§ Data supplied:
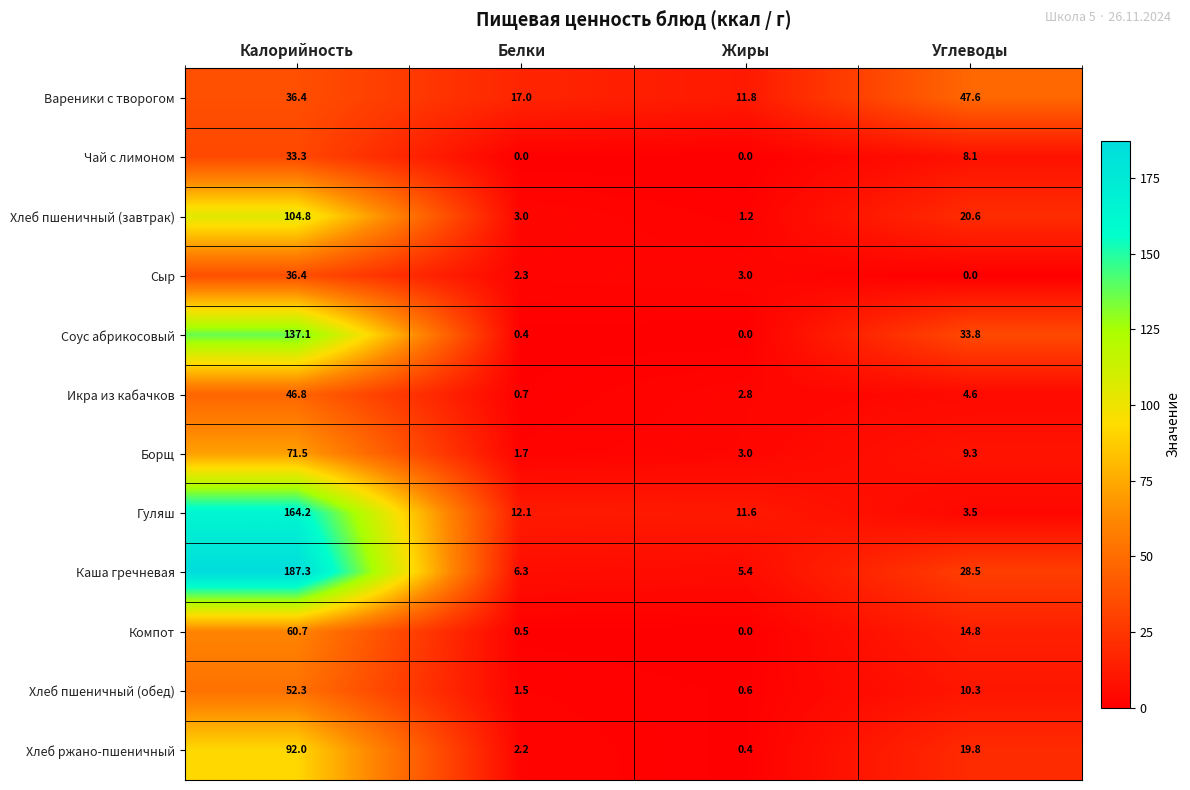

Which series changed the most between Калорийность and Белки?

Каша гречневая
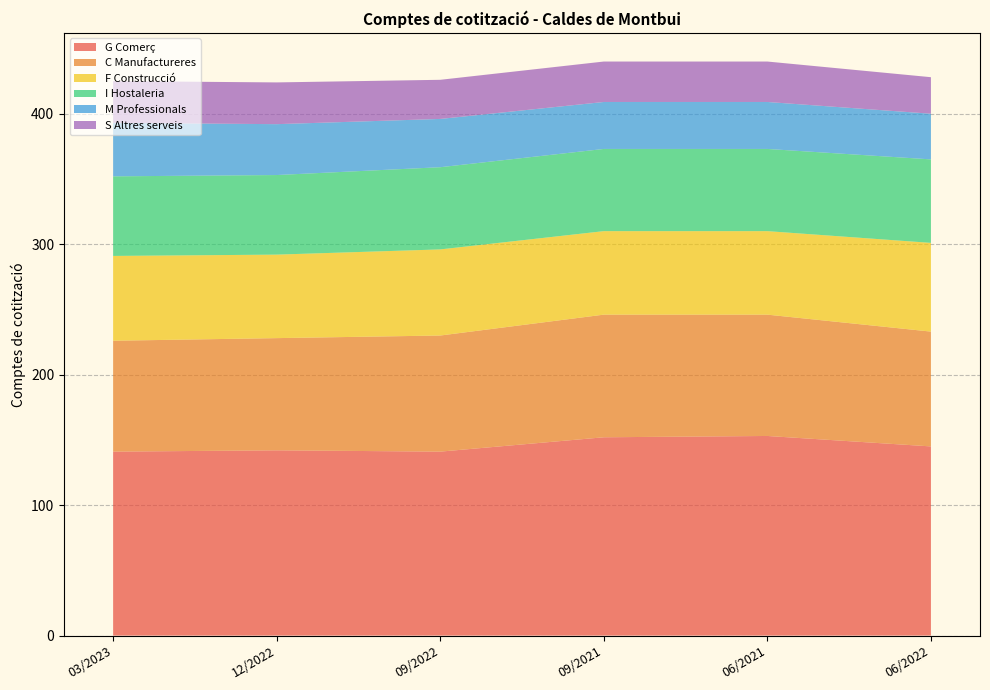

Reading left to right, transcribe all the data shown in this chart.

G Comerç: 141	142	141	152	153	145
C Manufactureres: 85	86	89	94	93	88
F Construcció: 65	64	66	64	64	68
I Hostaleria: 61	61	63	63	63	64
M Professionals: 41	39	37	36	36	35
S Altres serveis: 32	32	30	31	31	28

§ Aim of the exercise:
Arrange the material above, from the line containing "Каша гречневая" through the end of the material, as a Markdown table with the columns Row and Line. Omit blank lines and pictures.

§ Task answer:
| Row | Line |
|---|---|
| 1 | Каша гречневая |
| 2 | Reading left to right, transcribe all the data shown in this chart. |
| 3 | G Comerç: 141	142	141	152	153	145 |
| 4 | C Manufactureres: 85	86	89	94	93	88 |
| 5 | F Construcció: 65	64	66	64	64	68 |
| 6 | I Hostaleria: 61	61	63	63	63	64 |
| 7 | M Professionals: 41	39	37	36	36	35 |
| 8 | S Altres serveis: 32	32	30	31	31	28 |